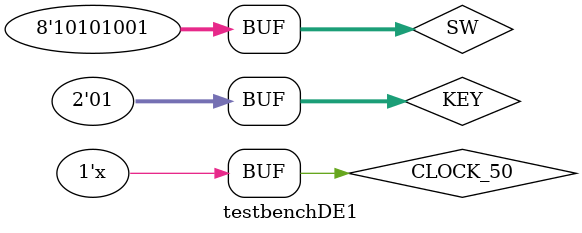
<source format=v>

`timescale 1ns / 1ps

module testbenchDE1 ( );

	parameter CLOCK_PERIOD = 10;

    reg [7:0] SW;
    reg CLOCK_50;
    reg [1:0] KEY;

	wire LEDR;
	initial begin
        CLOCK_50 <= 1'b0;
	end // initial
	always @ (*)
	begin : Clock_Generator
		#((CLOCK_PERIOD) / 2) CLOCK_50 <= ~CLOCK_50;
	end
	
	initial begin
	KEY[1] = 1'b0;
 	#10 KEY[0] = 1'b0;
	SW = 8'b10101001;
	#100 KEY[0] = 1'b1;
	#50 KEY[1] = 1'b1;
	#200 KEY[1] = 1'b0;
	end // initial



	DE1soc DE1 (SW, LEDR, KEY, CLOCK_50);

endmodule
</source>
* * *
What the task requires -> Every line that contains the string "LEDR" should be copied from the entries.

Result of this exercise ->
	wire LEDR;
	DE1soc DE1 (SW, LEDR, KEY, CLOCK_50);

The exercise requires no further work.